But consider how things look when seen from Moscow. Reagan is probably correct that the MX will not in fact give the US a first-strike capability. Soviet missiles are so numerous and so widely dispersed that destroying all or even a major fraction of them at one time is a practical impossibility, no matter what theoretical models may be built by a computer. The Soviets doubtless know this. But they also know that, first strike or not, the MX would add significantly to American nuclear firepower. And they are less interested in American intentions than in American capabilities.
This, of course, is precisely the logic of the Reagan Pentagon - and of generations of military planners, for that matter. It produces the argument that we have to plan our military forces not on the basis of what a potential enemy is likely to do, but on the basis of what he could do. If unrestrained by considerations of other national priorities or of resource allocation, this is what leads to the endless accumulation of ever more complicated and destructive weapons. When two opposing superpowers proceed on this premise, it makes the world a scary place.
When the President argued that regardless of intentions the MX would not in fact give the US a first-strike capability, he was denying one of his own principal arguments for building the MX. That argument is that the increased accuracy of Soviet missiles has made it possible to wipe out all the US Minuteman silos at once. This would preclude retaliation against a Soviet attack and would give the Soviets a first-strike capability.

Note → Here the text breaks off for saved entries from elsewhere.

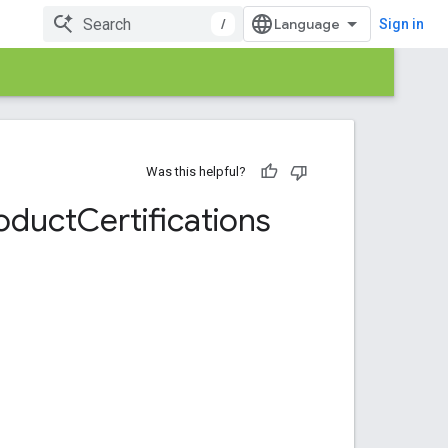
/
Sign in
Was this helpful?
oduct
Certifications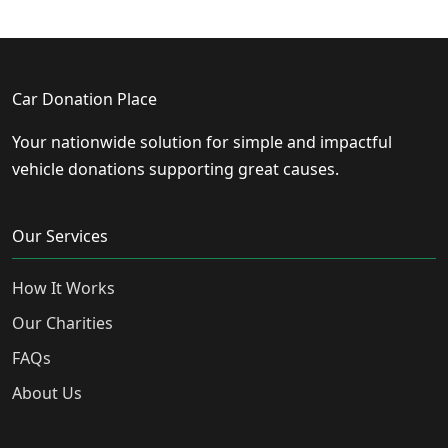
Car Donation Place
Your nationwide solution for simple and impactful
vehicle donations supporting great causes.
Our Services
How It Works
Our Charities
FAQs
About Us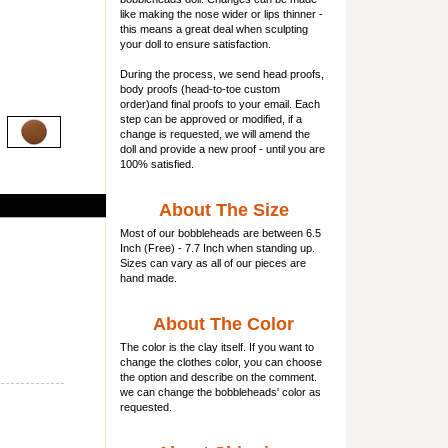
like making the nose wider or lips thinner -
this means a great deal when sculpting
your doll to ensure satisfaction.
During the process, we send head proofs,
body proofs (
head-to-toe custom
order)and final proofs to your email. Each
step can be approved or modified, if a
change is requested, we will amend the
doll and provide a new proof - until you are
100% satisfied.
About The Size
Most of our
bobbleheads
are between 6.5
Inch (Free) - 7.7 Inch when standing up.
Sizes can vary as all of our pieces are
hand made.
About The Color
The color is the clay itself. If you want to
change the clothes color, you can choose
the option and describe on the comment.
we can change the bobbleheads' color as
requested.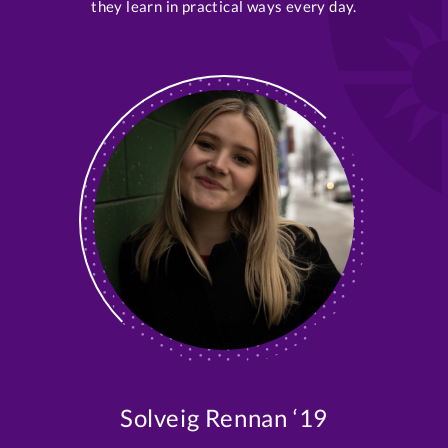
they learn in practical ways every day.
Solveig Rennan ‘19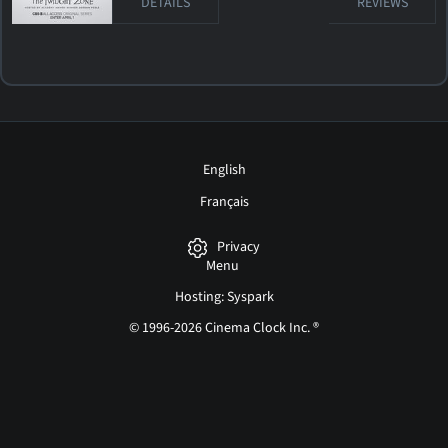
DETAILS
REVIEWS
English
Français
Privacy
Menu
Hosting: Syspark
© 1996-2026 Cinema Clock Inc. ®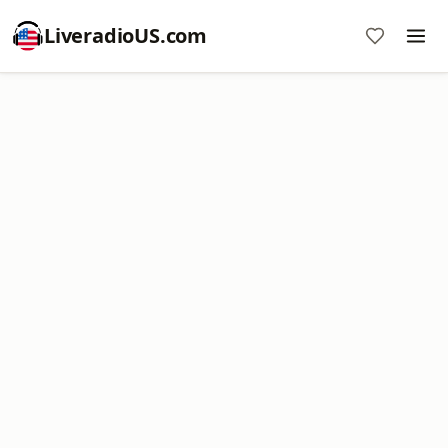
LiveradioUS.com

Therefore, the Reagan administration has argued, the US has to build the MX to regain the deterrence it has presumably lost. This argument has always been faulty on two grounds. First, it assumes a most improbable technical capability by the Soviets. Second, it completely overlooks the existence of US airborne and seaborne nuclear forces. What are we supposed to think these forces, especially the submarines, will be doing while the continental US is being incinerated? And if the European public will hold still, in a few months we will have Pershing missiles in NATO. Would it not occur to somebody to fire them?
For all their callous behavior, the Soviets are not complete idiots. We can assume that these points have also occurred to their military planners. They are no doubt aware that they do not have a first-strike capability any more than we do. Nor is either side likely to acquire it.
''There is no way that the MX, even with the remaining Minuteman force, could knock out the entire Soviet ICBM force,'' Reagan told the American Legion. Why, then, does he think the Soviets could knock out the Minuteman even without the MX? He cannot have the argument both ways.
Assuming a reasonable degree of sanity in Washington and Moscow, the danger of the world ending not with a whimper but a bang does not come from an attempted first strike. It is more likely to come from the uncontrolled escalation of a superpower confrontation which starts small and gets big.
Arms control agreements are an important step in putting an upper limit on how big a confrontation could get. With weapons already in American and Soviet inventories, it could get big enough to blow up the world; but we've got to start somewhere. Arms control agreements by themselves, however, do not keep a confrontation from starting small. That was - and remains - the necessity for the unfortunately discredited Nixon-Kissinger policy of detente.
Before the United Nations last week, Reagan sounded as though he really wants strategic arms reductions. But neither there nor elsewhere has he sounded as though he even understands the importance of reducing tensions.